SURABAYA – PT Terminal Teluk Lamong (TTL) Group kembali membukukan kinerja positif sepanjang Semester I 2026. Hingga akhir Juni 2026, perusahaan mencatat arus peti kemas mencapai 1.474.492 TEUs, meningkat 13,3 persen dibandingkan periode yang sama tahun 2025 yang sebesar 1.301.402 TEUs.
Pertumbuhan tersebut didorong meningkatnya aktivitas peti kemas internasional seiring ekspansi layanan pelayaran yang dilakukan TPK Teluk Lamong. Sepanjang Semester I 2026, jumlah kunjungan kapal internasional mencapai 255 call, melonjak hampir 60 persen dibandingkan Semester I 2025 yang tercatat 160 call.
Peningkatan layanan internasional tersebut semakin memperkuat konektivitas logistik Indonesia dengan jaringan pelayaran global. Selain meningkatkan daya saing terminal, ekspansi layanan juga memberikan lebih banyak pilihan bagi para pengguna jasa dalam mendukung kelancaran distribusi logistik.
Kinerja positif juga ditunjukkan TPK Nilam yang membukukan pertumbuhan throughput sebesar 21,07 persen dibandingkan periode yang sama tahun sebelumnya.
Peningkatan itu tidak lepas dari implementasi Express Anchorage Zone Service (EAZI) yang dijalankan melalui sinergi PT Terminal Teluk Lamong bersama KSOP Utama Tanjung Perak dalam pengelolaan Zona Labuh 2 Surabaya.
Implementasi EAZI terbukti meningkatkan efisiensi pelayanan kapal. Hal tersebut tercermin dari kenaikan jumlah kunjungan kapal di TPK Nilam menjadi 399 call pada Semester I 2026, meningkat dari 383 call pada periode yang sama tahun lalu.
Direktur Utama PT Terminal Teluk Lamong, David Pandapotan Sirait, mengatakan capaian tersebut merupakan hasil kolaborasi seluruh insan perusahaan, dukungan para pemangku kepentingan, serta meningkatnya kepercayaan pelanggan terhadap layanan TTL Group.

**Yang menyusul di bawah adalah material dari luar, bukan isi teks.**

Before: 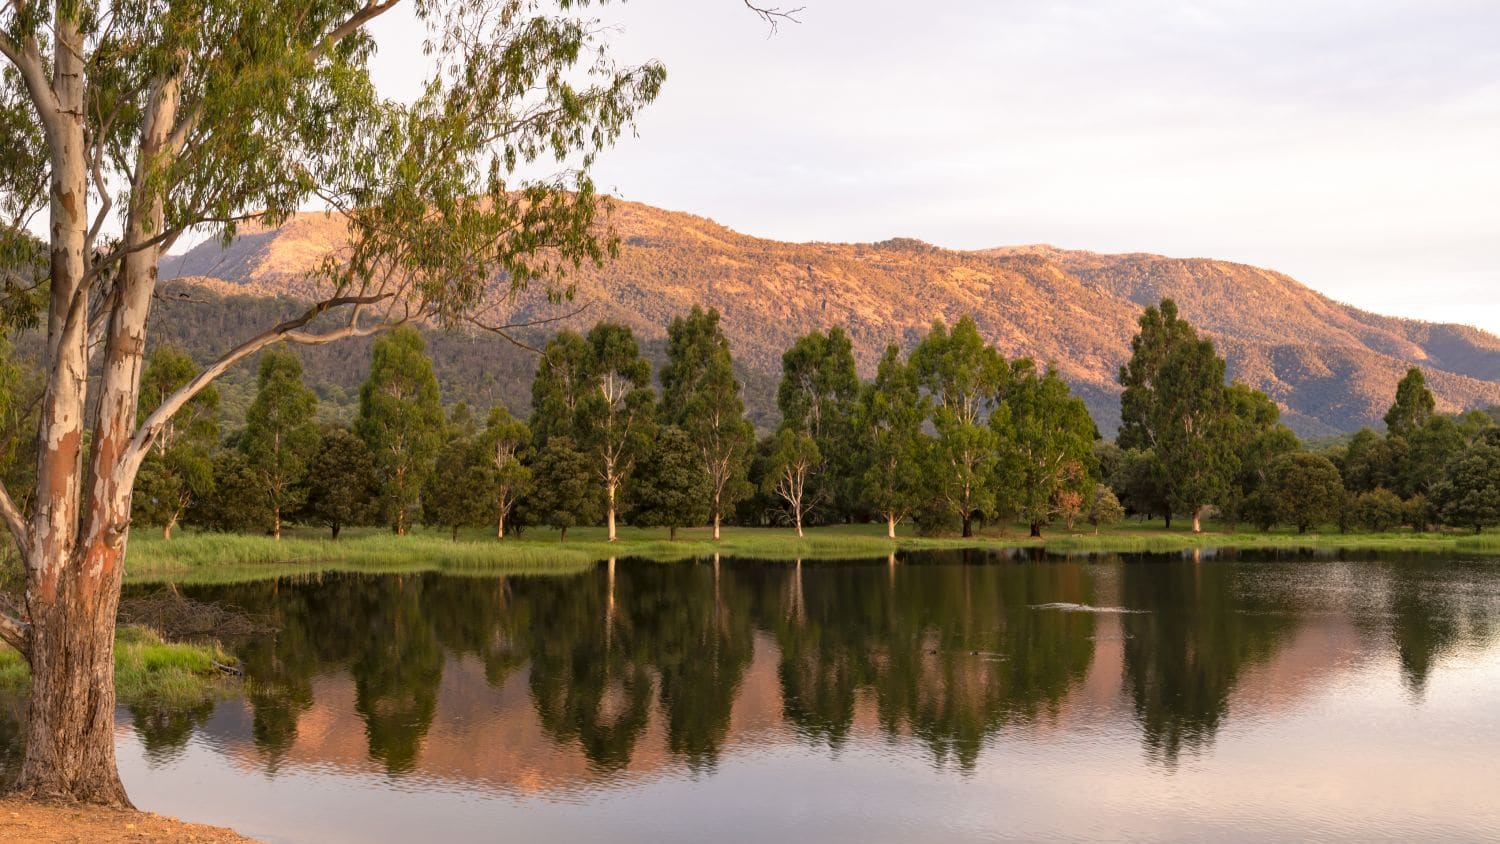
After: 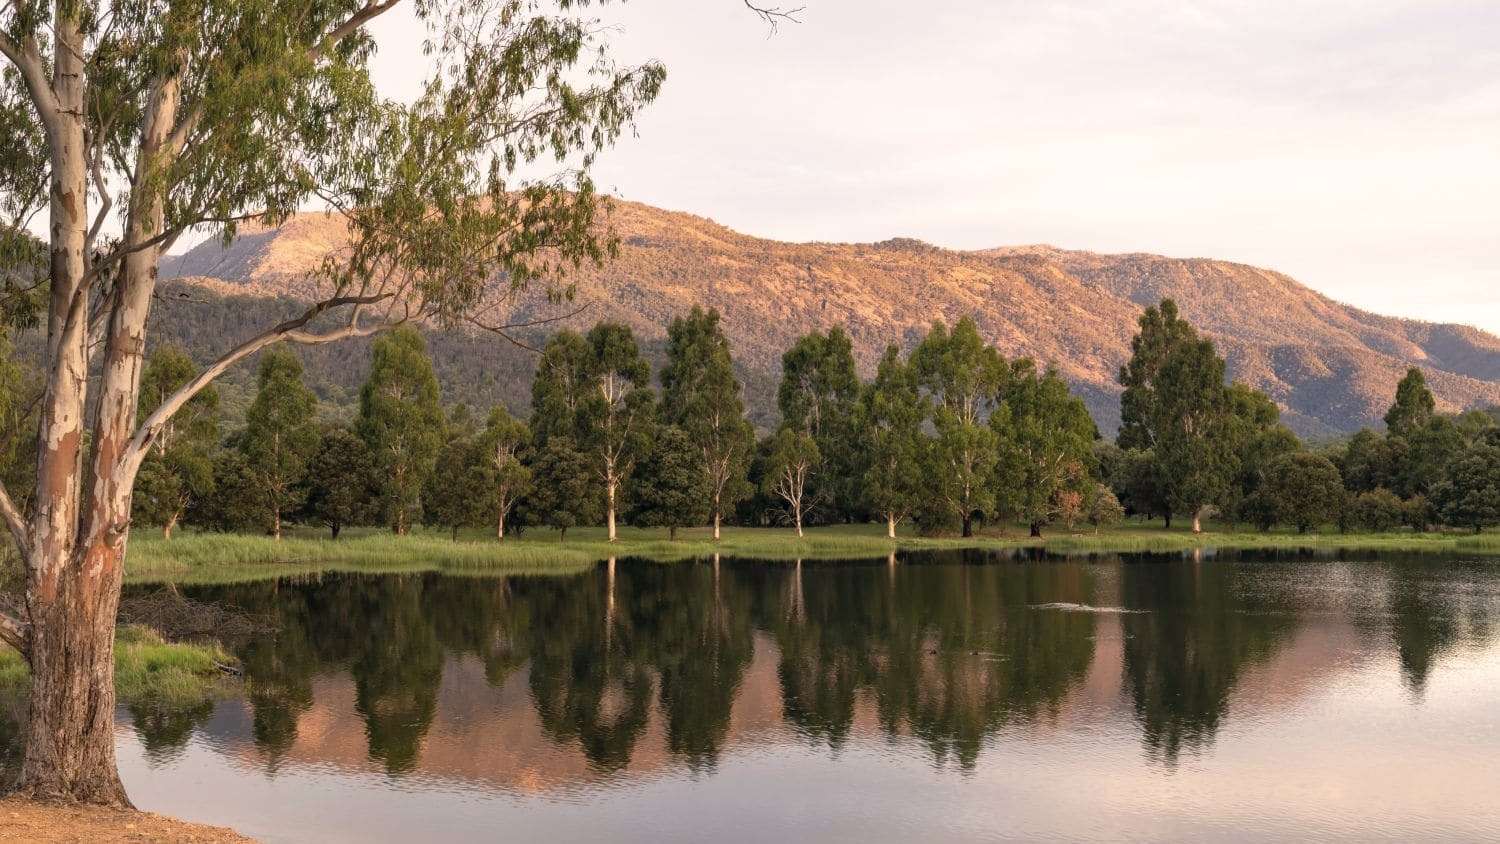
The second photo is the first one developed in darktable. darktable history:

Menurutnya, pertumbuhan sektor logistik nasional menjadi momentum bagi perusahaan untuk terus mempercepat transformasi digital, meningkatkan produktivitas operasional, serta menghadirkan layanan terminal yang semakin andal, efisien, dan adaptif terhadap kebutuhan pelanggan.
Memasuki Semester II 2026, TTL Group akan melanjutkan sejumlah program strategis guna menjaga tren pertumbuhan. Salah satu fokus utama adalah memperluas implementasi Express Anchorage Zone Service (EAZI) ke TPK Berlian, setelah penerapannya di TPK Nilam terbukti mampu meningkatkan efisiensi pelayanan kapal.
Perusahaan optimistis pengembangan tersebut akan mempercepat proses layanan, meningkatkan produktivitas operasional, sekaligus memperkuat posisi TTL Group sebagai operator terminal peti kemas modern yang mendukung daya saing logistik nasional di tengah meningkatnya aktivitas perdagangan internasional.